My question is how to infer with OpenVINO on 2 CPUs. Any help would be appreciated.

Iffa_Intel · ‎01-12-2022

Greetings,

The optimum way to use the Multi-plugin with multiple devices is by configuring the individual devices and creating the Multi-Device on top.

For example:

CPU1_config = {}

CPU2_config = {}

ie.set_config(config=CPU1_config, device_name="CPU1 NAME")

ie.set_config(config=CPU2_config, device_name="CPU2 NAME")

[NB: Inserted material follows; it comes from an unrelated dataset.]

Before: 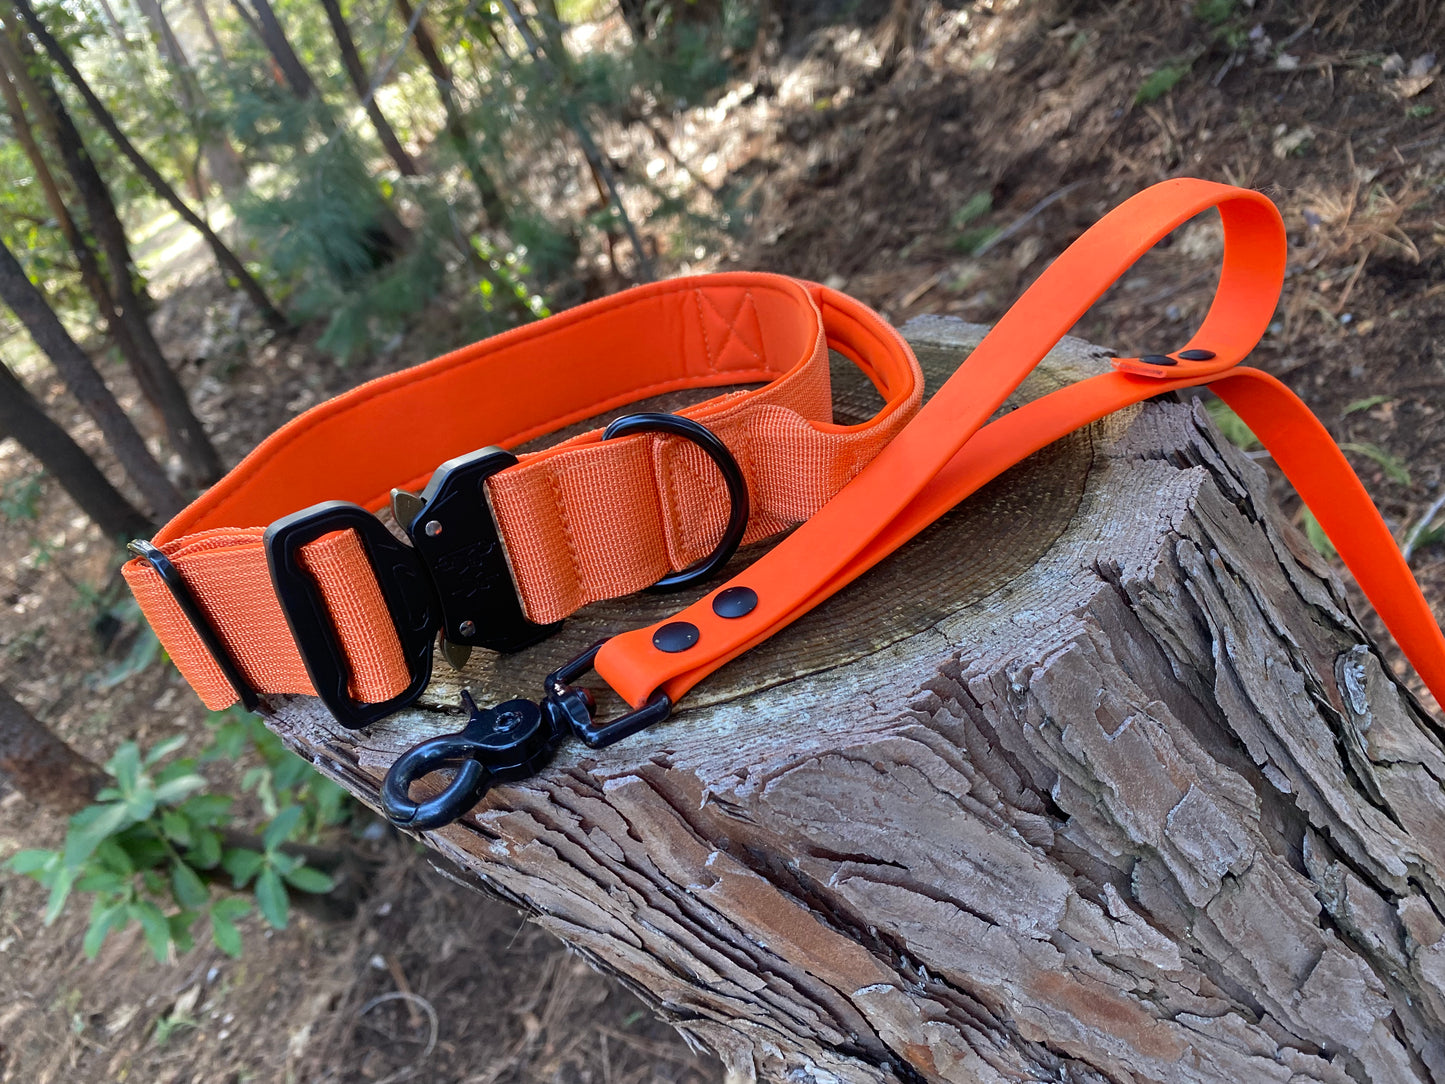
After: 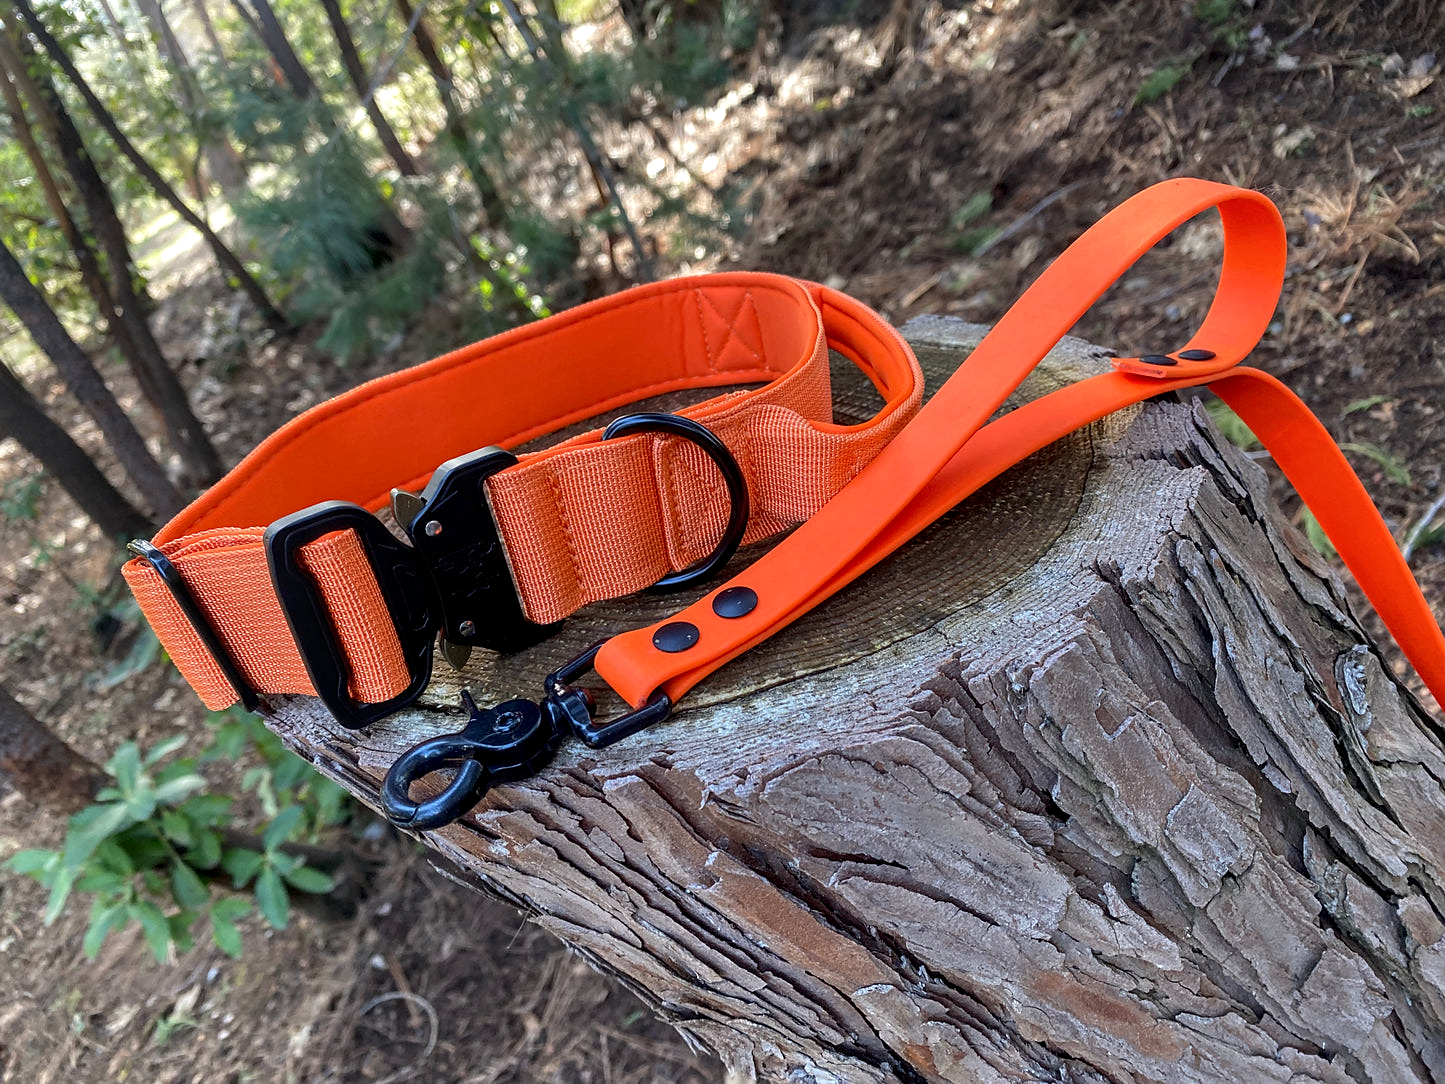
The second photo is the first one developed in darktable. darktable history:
sharpen: radius 1.458, amount 0.398, threshold 1.271
local contrast: on, module defaults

# Load the network to the multi-device, specifying the priorities

exec_net = ie.load_network(

network=net, device_name="MULTI", config={"MULTI_DEVICE_PRIORITIES": CPU1 NAME,CPU2 NAME"}

)

# Query the optimal number of requests

nireq = exec_net.get_metric("OPTIMAL_NUMBER_OF_INFER_REQUESTS")

It is recomended to use -nireq 10. This should give maximum FPS. You may refer to the object_detection_demo.py to see how this -nireq argument is used.

The proper command to infer should be:

python object_detection_demo.py i 0 -d MULTI:CPU1 NAME,CPU2 NAME -m yolov4.xml -at yolo -nireq 10

This GitHub discussion might also help.

Note: the -at parameter depends on your model's type. use yolo if you are using yolo model.

Sincerely,

Iffa

Iffa_Intel · ‎01-19-2022

Greetings,

Intel will no longer monitor this thread since we have provided a solution. If you need any additional information from Intel, please submit a new question.

Sincerely,

Iffa

Iffa_Intel · ‎01-24-2022

Hi @Summer ,

We received your feedback that you were unable to post your solution in the Community.

We have reopened this case, and appreciate it if you could share your solution for the benefit of our Community.

If you are still unable to post in this thread, do reach out to us by posting a new question.

Sincerely,

Iffa

Summer · ‎05-08-2022

The solution is that use async inference. All 2 CPUs will be occupied if the inference is asynchronously.